The group \(U(8)\) is the internal direct product of \begin{equation*}H = \{1, 3 \} \quad \text{and} \quad K = \{1, 5 \}.\end{equation*}

The dihedral group \(D_6\) is an internal direct product of its two subgroups \begin{equation*}H = \{\identity, r^3 \} \quad \text{and} \quad K = \{\identity, r^2, r^4, s, r^2s, r^4 s \}.\end{equation*} It can easily be shown that \(K \cong S_3\); consequently, \(D_6 \cong {\mathbb Z}_2 \times S_3\).

Not every group can be written as the internal direct product of two of its proper subgroups. If the group \(S_3\) were an internal direct product of its proper subgroups \(H\) and \(K\), then one of the subgroups, say \(H\), would have to have order 3. In this case \(H\) is the subgroup \(\{ (1), (123), (132) \}\). The subgroup \(K\) must have order 2, but no matter which subgroup we choose for \(K\), the condition that \(hk = kh\) will never be satisfied for \(h \in H\) and \(k \in K\).
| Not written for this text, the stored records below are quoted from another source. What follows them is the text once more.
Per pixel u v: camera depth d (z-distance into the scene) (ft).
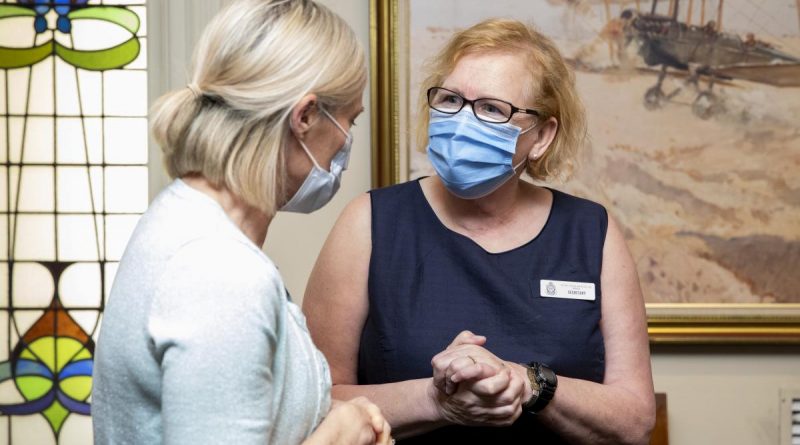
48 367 11.76
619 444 6.95
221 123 4.58
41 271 11.76
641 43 11.18
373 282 7.11
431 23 11.04
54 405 11.76
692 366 11.47
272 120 4.65
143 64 11.78
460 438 6.98
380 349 7.03
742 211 11.31
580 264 7.18
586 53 11.16
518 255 7.16
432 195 7.36
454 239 7.15
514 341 6.94
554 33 11.14
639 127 11.20
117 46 11.77
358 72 4.97
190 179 4.72
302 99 4.69
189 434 3.98
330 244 7.31
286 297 4.65
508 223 7.28
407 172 11.05
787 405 11.40
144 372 4.28
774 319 11.30
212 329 4.07
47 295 11.78
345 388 6.92
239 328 4.12
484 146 6.75
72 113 11.76
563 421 6.67
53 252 11.77
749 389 11.46
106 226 11.78
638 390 7.09
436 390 6.49
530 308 6.98
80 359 11.79
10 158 11.73
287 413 4.51
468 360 6.16
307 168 4.97
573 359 6.95
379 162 11.07
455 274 7.08
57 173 11.75
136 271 4.39
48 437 11.73
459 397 6.32
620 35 11.16
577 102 7.25
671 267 11.32
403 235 7.20
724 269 11.32
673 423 11.45
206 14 11.18
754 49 11.20
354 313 7.22
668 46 11.17
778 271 11.32
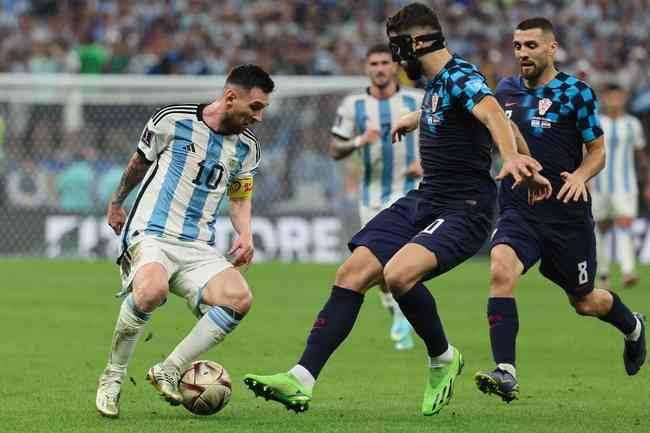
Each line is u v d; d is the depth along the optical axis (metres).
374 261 21.45
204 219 21.84
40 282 49.53
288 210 61.81
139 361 29.11
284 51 77.00
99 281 50.03
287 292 46.88
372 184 35.03
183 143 21.52
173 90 62.56
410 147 34.69
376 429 20.25
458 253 21.23
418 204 21.83
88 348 31.44
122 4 83.75
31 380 25.97
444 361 21.91
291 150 62.34
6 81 59.41
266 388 20.19
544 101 23.89
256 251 61.69
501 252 22.91
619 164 48.03
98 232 60.88
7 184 60.53
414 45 21.27
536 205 23.55
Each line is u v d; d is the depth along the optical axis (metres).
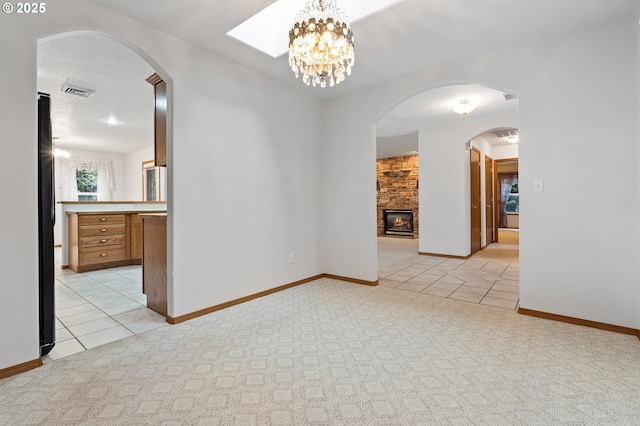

Let \(G\) be the internal direct product of subgroups \(H\) and \(K\). Then \(G\) is isomorphic to \(H \times K\).

The group \({\mathbb Z}_6\) is an internal direct product isomorphic to \(\{ 0, 2, 4\} \times \{ 0, 3 \}\).

We can extend the definition of an internal direct product of \(G\) to a collection of subgroups \(H_1, H_2, \ldots, H_n\) of \(G\), by requiring that

\(G = H_1 H_2 \cdots H_n = \{ h_1 h_2 \cdots h_n : h_i \in H_i \}\);

\(H_i \cap \langle \cup_{j \neq i} H_j \rangle = \{ e \}\);

\(h_i h_j = h_j h_i\) for all \(h_i \in H_i\) and \(h_j \in H_j\).

We will leave the proof of the following theorem as an exercise.

Let \(G\) be the internal direct product of subgroups \(H_i\), where \(i = 1, 2, \ldots, n\). Then \(G\) is isomorphic to \(\prod_i H_i\).